*GIVEN PASSAGE*

___

Pastry chef Angela Lai is on a journey to explore, sense and create her way around Taiwan in a camper van

SOCIAL & LIFESTYLE
Moving to sweeter pastures
Pastry chef Angela Lai.

It will be almost a year since pastry chef and recipient of Asia's Best Pastry Chef 2021, Angela Lai, left the three-Michelin starred Taïrroir in Taiwan for sweeter things in life.

"I left Taïrroir right after the judging period for Michelin and right before we were awarded our three stars. I wanted to go solo and take a break. I wanted to tour around Taiwan, but that idea became bigger and because I thought, why just Taiwan? I could just go out and explore more and interact with more people to know more cultures and discover more products," says the Singapore native.

"I've been in Taiwan for almost eight years but I haven't really got to know the country. I really like the place and the people. Having discovered the produce that the country offers, it is still attractive to me to stay on. But instead of just Taiwan, I also want to explore Thailand and Indonesia as well," adds chef Lai.

___

*PROBLEM SET*
**a)** Translate this sentence from the passage about pastry chef Angela Lai into Spanish: "I really like the place and the people."
**b)** Continue the article on pastry chef Angela Lai, starting after its final sentence.

[Figure understanding tasks]
___

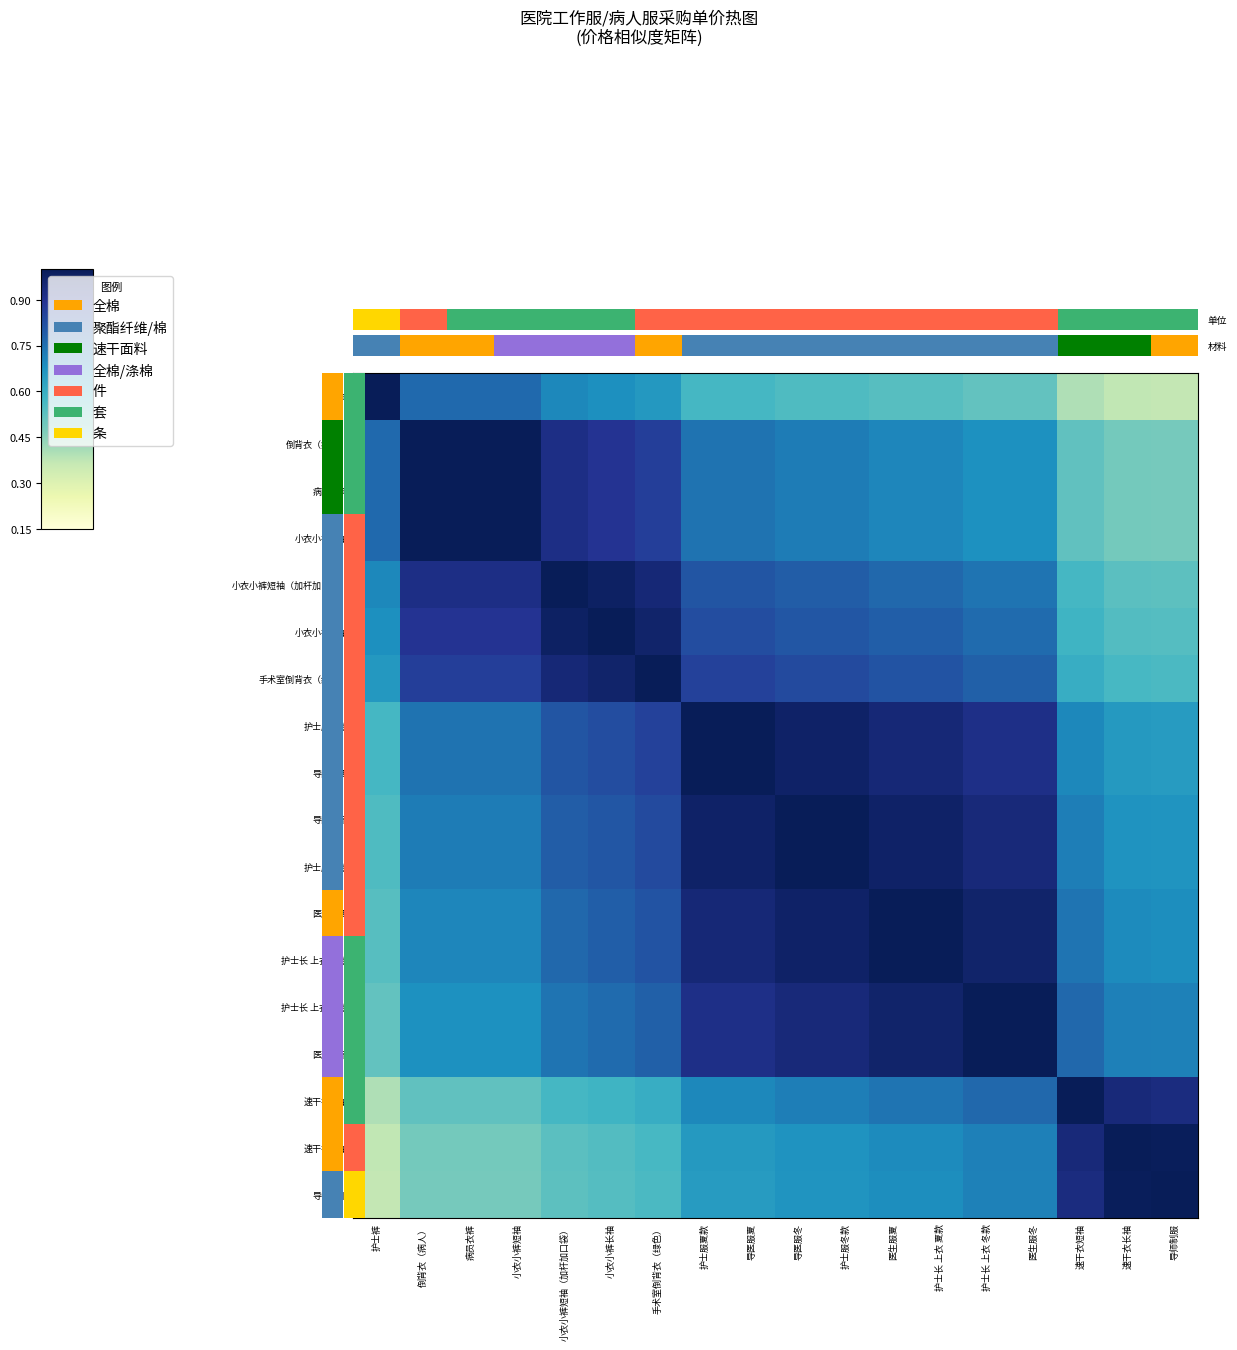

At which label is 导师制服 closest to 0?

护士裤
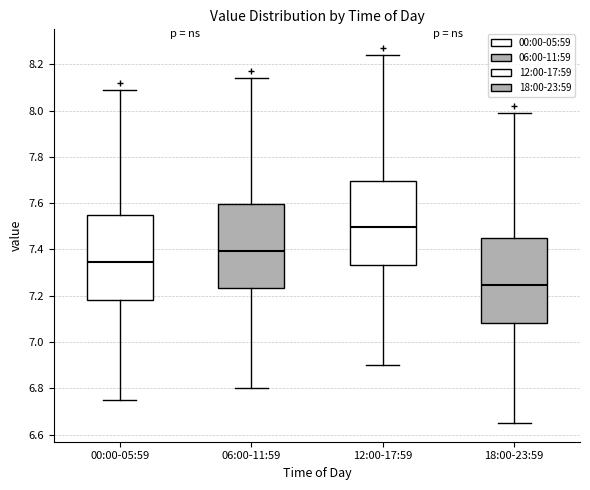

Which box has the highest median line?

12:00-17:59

___

*ANSWERS TO THE EXERCISES*
**a)** Me gustan mucho el lugar y la gente.

**b)**
This is why she and her partner in food, Taiwanese chef Max Hsu, cooked a 10-course meal at the Sub-Zero and Wolf showroom in Bangkok last year. Together, the chefs have created ESC, which stands for "Explore. Sense. Create", which will mostly be serving out of a camper van/food truck as they travel the length and breadth of Taiwan, chef Lai's adopted home country. ESC aims to seek, find and experience new cultures and cuisines, all while sharing the same with whoever comes across their journey. Though this journey "will probably commence in the last quarter of the year", adds the chef.

"ESC will be conducted in a way of a pop-up restaurant. It will incorporate all the produce that we discover along the way, along with the cultures. This is also a way of interacting with people through food," explains chef Lai.

Laminated brioche, caramelised banana Chantilly and chocolate sorbet. 

Fans of chef Lai's desserts have nothing to worry about though. "I will still do what I like doing -- making pastries. There are always changes in plans, so I will never know what I want in the future. But currently, this is what I want to do," says the chef.

She is currently doing events, collaborations, consulting work and also teaching a short course in a university in Taiwan. "Though we are also open to doing private dining and events," says chef Lai.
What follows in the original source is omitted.